Of the roughly 500 women selected for the programme, just 33 had husbands. The rest lost their spouses to IS.  

For the most part, the men weren’t ready to come to Germany, Dinnayi says. Many had family members still captive whom they would need to stay behind for. Others were still fighting IS.

But years later, those men are ready to join their families in Germany, and activists like Dinnayi warn that keeping them apart could create a new type of trauma within the community.  

A 2019 study authored by Jan Kizilhan, a German-Kurdish psychologist involved in selecting the Yazidis for the programme, made the case that bringing their husbands to Germany would have a positive impact on the women’s healing process.

After spending nine months in IS captivity, Salim Hasso Khalaf and his family escaped to Iraq’s Kurdish region. (MEE/Elizabeth Hagedorn)
After spending nine months in IS captivity, Salim Hasso Khalaf and his family escaped to Iraq’s Kurdish region. (MEE/Elizabeth Hagedorn)

“It would be great for their children to be reunited,” said Baden-Württemberg State Minister Theresa Schopper. “But at the moment, it’s not possible.”

According to Schopper, who oversees her state’s humanitarian programmes in Iraq, the main issue is that, under German law, family reunifications cannot take place if the family is reliant on certain social benefits.

Most of the Yazidi women in the programme, Schopper says, are working low-paying jobs and cannot yet fully support their families.

There are also language and housing requirements, which the Yazidi men interviewed for this piece said they weren’t aware of when their wives and children agreed to relocate to Germany.  

“We thought two years would go fast, and we will join them,” said Salim Hasso Khalaf. “I need them to be by my side.”

Khalaf, who spent nine months in IS captivity with his wife and four children, says he hasn’t received any updates from the German consulate in Erbil since he went for an interview in September 2018.

Schopper says her office is negotiating with local and national officials to make exceptions to the rules for certain Yazidi families, but she can’t make any guarantees.   

“I think there are some cases where it will be possible, and there will be some cases where it will be really hard,” Schopper said.

Languishing in camps

A WhatsApp group has become a sort of virtual support group for the 30 or so husbands still in Iraq. There they share updates on their families, and at times, commiserate with each other.

“They should let us visit our families at least once a year. Even inmates in jail get some kind of permission to visit their families,” said Kichi A’amo Silo, one of the men in the group.

'My kids feel like they're at home. But they miss their father'

- Jamila, Yazidi mother

When asked if they would consider applying for tourist visas to at least visit their families in Germany, the men said they wouldn’t bother. The Iraqi passport, they pointed out, ranks among the weakest in the world and makes travel to European countries like Germany difficult, if not impossible.
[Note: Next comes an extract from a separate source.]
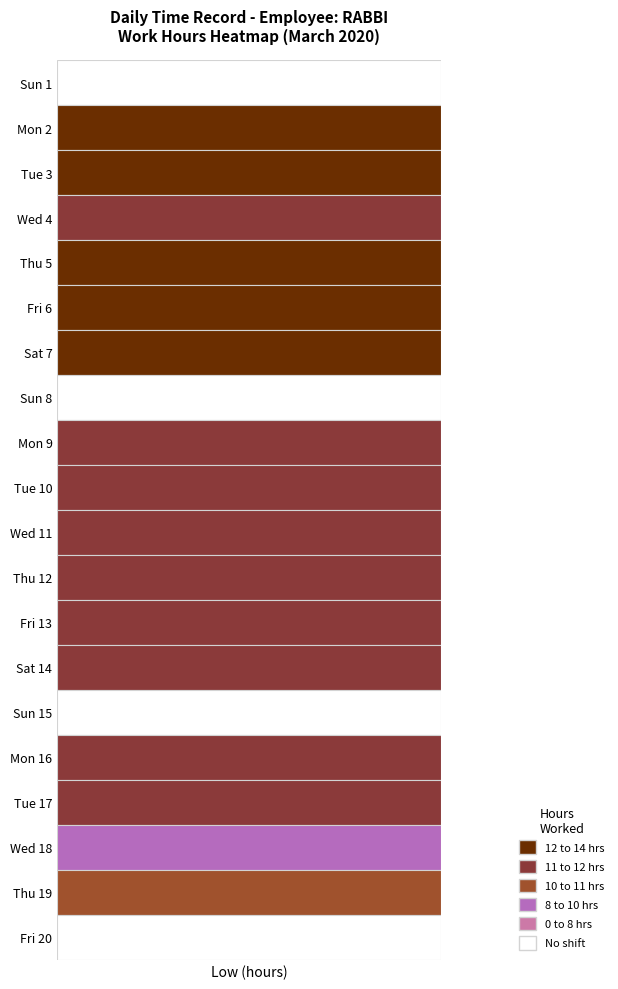

Reading left to right, extract all data points from this chart.

1: 0=0.0	1=12.1	2=12.7	3=11.8	4=13.5	5=12.3	6=12.1	7=0.0	8=11.9	9=11.9	10=11.9	11=11.9	12=11.9	13=11.9	14=0.0	15=11.9	16=11.9	17=9.9	18=10.2	19=0.0
2: 0=0.0	1=0.0	2=0.0	3=0.0	4=0.0	5=0.0	6=0.0	7=0.0	8=0.0	9=0.0	10=0.0	11=0.0	12=0.0	13=0.0	14=0.0	15=0.0	16=0.0	17=0.0	18=0.0	19=0.0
In the meantime, Marwan keeps in touch with his family on WhatsApp on the days when there is a strong internet signal in the camp. When there is no working connection, he’ll go as many as 10 days without hearing from them.

The children have grown to love Germany, Jamila says. Their oldest son plays football and the girls have joined gymnastics and swimming teams.
 
“My kids feel like they're at home. But they miss their father,” said Jamila. “It’s been four years, and we need him."